## Passage to read
UPDATE 3/14/23: After a lot of reading, as well as trial and error, I was able to work through some of the pitfalls specifically related to puppeteer + heroku. Ultimately, I found the following updates to my project to be beneficial to moving this along:
- Require executablePath from puppeteer
const { executablePath } = require('puppeteer')
and apply the executablePath() function to the executablePath launch param. - Add specific puppeteer configuration, this helped work through some chromium errors. Instructions on that can be found here. Do not run npm install before pushing to heroku; heroku will do this for you when it runs your build command (assuming that includes an install command) and the size of the .cache folder may trigger a "remote rejected" error from heroku.
- Add heroku buildpack for puppeteer. This buildpack can be found here.
- Add the following param to puppeteer launch: args:
['--no-sandbox', '--disable-setuid-sandbox']
. This helps address the "No usable sandbox!" error and is also required to make the buildpack work.

## Extracted entries

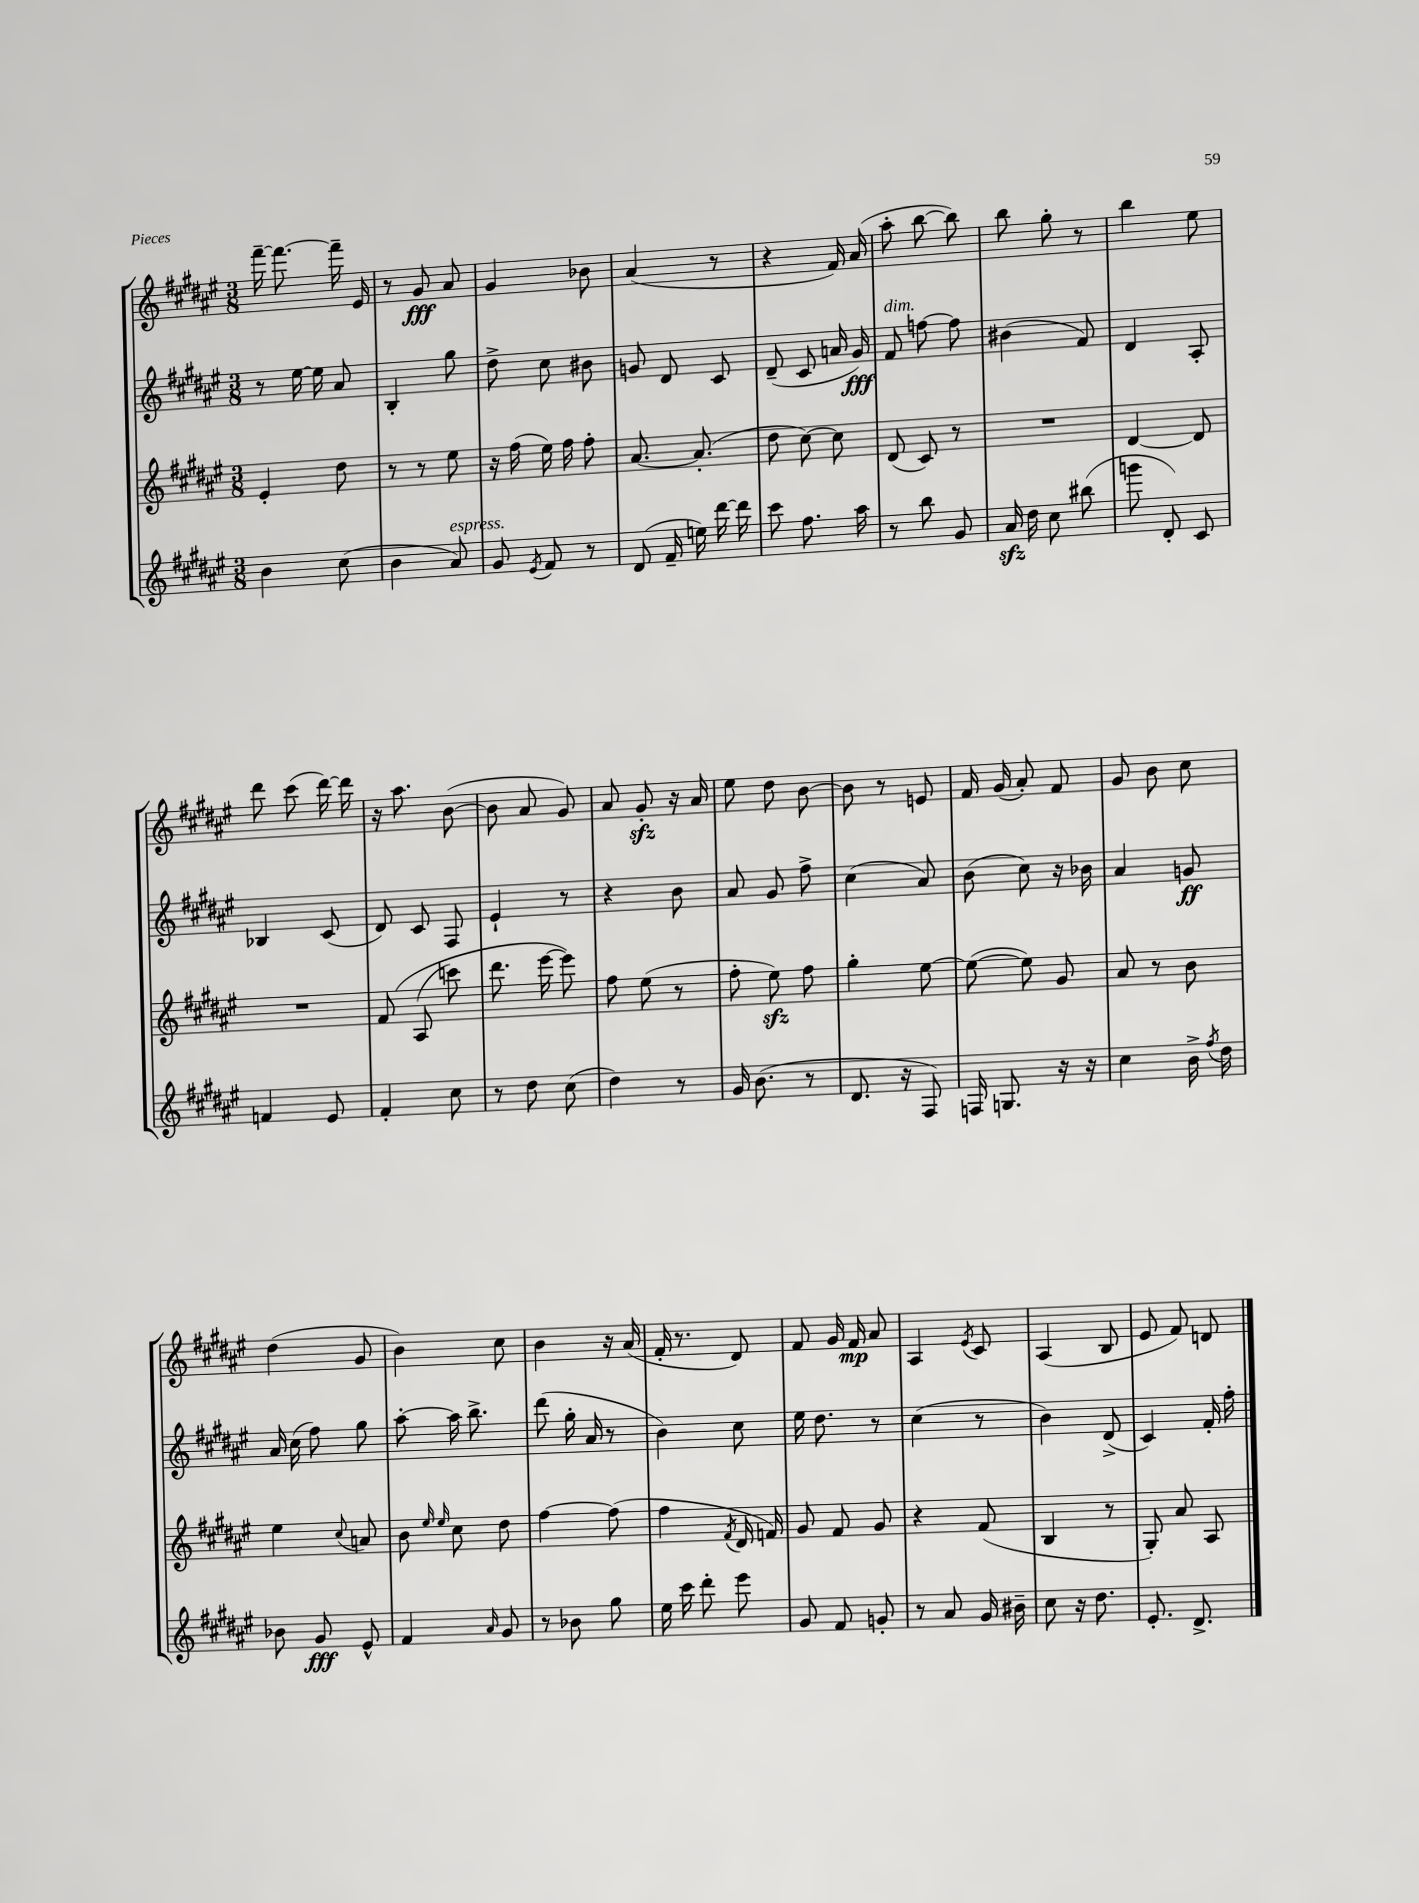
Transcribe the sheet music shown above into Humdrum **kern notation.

**kern	**kern	**kern	**kern
*staff4	*staff3	*staff2	*staff1
*clefG2	*clefG2	*clefG2	*clefG2
*k[f#c#g#d#a#e#]	*k[f#c#g#d#a#e#]	*k[f#c#g#d#a#e#]	*k[f#c#g#d#a#e#]
*M3/8	*M3/8	*M3/8	*M3/8
4b\	4e#'/	8r	[16fff#~\
.	.	.	8.fff#\_
.	.	[16ee#\	.
.	.	16ee#\]	.
(8cc#\	8dd#\	8a#/	16fff#~\]
.	.	.	16e#/
=	=	=	=
4b\	8r	4B'/	8r
.	8r	.	8g#/
8a#/)	8ee#\	8gg#\	8a#/
=	=	=	=
8g#/	16r	8dd#^\	4g#/
.	(16ff#\	.	.
8qe#/	.	.	.
8f#/	16ee#\)	8cc#\	.
.	16ff#\	.	.
8r	8ff#'\	8b#\	8b-\
=	=	=	=
(8d#/	[8.a#/	8g/	(4a#/
16f#~/	.	8d#/	.
16ee\)	(8.a#'/]	.	.
[16ddd#\	.	8c#/	8r
16ddd#\]	.	.	.
=	=	=	=
8ccc#\	8dd#\	(8d#~/	4r
8.ff#\	[8cc#\)	8c#/	.
.	8cc#\]	16a/	16f#/)
16aa#\	.	16g#/)	(16a#/
=	=	=	=
8r	(8d#/	8f#/	8aa#'\
8bb\	8c#/)	[8ff\	[8bb\
8g#/	8r	8ff\]	8bb\])
=	=	=	=
16a#/	4.r	(4b#\	8bb\
16dd#\	.	.	.
8cc#\	.	.	8gg#'\
(8bb#\	.	8f#/)	8r
=	=	=	=
8ggg\	[4d#/	4d#/	4bb\
8d#'/)	.	.	.
8c#/	8d#/]	8A#'/	8ee#\
=	=	=	=
4f/	4.r	4B-/	8ddd#\
.	.	.	(8ccc#\
8e#/	.	(8c#/	[16ddd#\)
.	.	.	16ddd#\]
=	=	=	=
4f#'/	&(8f#/	8d#/)	16r
.	.	.	8.aa#\
.	(8A#/	8c#/	.
8cc#\	8ccc\)	8F#/	([8b\
=	=	=	=
8r	8.ddd#\	4e#`/	8b\]
8dd#\	.	.	8a#/
.	[16eee#\	.	.
(8cc#\	8eee#\]&)	8r	8g#/)
=	=	=	=
4dd#\)	8ff#\	4r	8a#/
.	(8ee#\	.	8g#'/
8r	8r	8b\	16r
.	.	.	16a#/
=	=	=	=
16g#/	8ff#'\	8a#/	8ee#\
(8.b\	.	.	.
.	8ee#\)	8g#/	8dd#\
8r	8ff#\	8ff#^\	[8b\
=	=	=	=
8.d#/	4gg#'\	(4cc#\	8b\]
.	.	.	8r
16r	.	.	.
8F#/)	[8ee#\	8a#/)	8e/
=	=	=	=
16F/	(8ee#\_	(8b\	16f#/
8.G/	.	.	(16g#/
.	8ee#\])	8cc#\)	8a#'/)
16r	8g#/	16r	8f#/
16r	.	16b-\	.
=	=	=	=
4cc#\	8a#/	4a#/	8g#/
.	8r	.	8b\
16b^\	8b\	8g/	8cc#\
8qff#/	.	.	.
16dd#\	.	.	.
=	=	=	=
8b-\	4ee#\	16a#/	(4dd#\
.	.	(16cc#\	.
8g#/	.	8ff#\)	.
.	8qqcc#/	.	.
8e#^^/	8a/	8gg#\	8g#/
=	=	=	=
4f#/	8b\	[8aa#'\	4b\)
.	16qqee#/	.	.
.	16qqee#/	.	.
.	8cc#\	16aa#\]	.
.	.	8.bb^\	.
16qqa#/	.	.	.
8g#/	8dd#\	.	8cc#\
=	=	=	=
8r	[4ff#\	(8ddd#\	4b\
8b-\	.	16gg#'\	.
.	.	16a#/	.
8gg#\	(8ff#\]	8r	16r
.	.	.	(16a#/
=	=	=	=
16ee#\	4ff#\	4b\)	16f#'/
16ccc#\	.	.	8.r
8ddd#'\	.	.	.
.	8qf#/	.	.
8eee#\	16d#/	8cc#\	8d#/)
.	16f/)	.	.
=	=	=	=
8g#/	8g#/	16ee#\	8f#/
.	.	8.dd#\	.
8f#/	8f#/	.	16g#/
.	.	.	16f#/
8g'/	8g#/	8r	8a#/
=	=	=	=
8r	4r	(4cc#\	4A#/
8a#/	.	.	.
.	.	.	8qe#/
16g#/	(8f#/	8r	8c#/
16b#~\	.	.	.
=	=	=	=
8cc#\	4B/	4b\)	(4A#/
16r	.	.	.
8.dd#\	.	.	.
.	8r	(8d#^/	8B/
=	=	=	=
8.e#'/	8G#'/)	4c#/)	8e#/
.	8a#/	.	8f#/)
8.d#^/	.	.	.
.	8A#/	16f#'/	8d/
.	.	16ff#'\	.
==	==	==	==
*-	*-	*-	*-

## Problem A
Answer these questions using the puppeteer and Heroku update, one line each:
(i) What does the update say to require from puppeteer?
(ii) What error may the size of the .cache folder trigger from Heroku?
(iii) Which error does adding the two sandbox arguments to the launch help address?
## Problem B
Quote the stretch of the puppeteer and Heroku update from "and apply the" through "buildpack can be found here.".

## Correct output A
(i) executablePath
(ii) A "remote rejected" error
(iii) The "No usable sandbox!" error

## Correct output B
and apply the executablePath() function to the executablePath launch param. - Add specific puppeteer configuration, this helped work through some chromium errors. Instructions on that can be found here. Do not run npm install before pushing to heroku; heroku will do this for you when it runs your build command (assuming that includes an install command) and the size of the .cache folder may trigger a "remote rejected" error from heroku.
- Add heroku buildpack for puppeteer. This buildpack can be found here.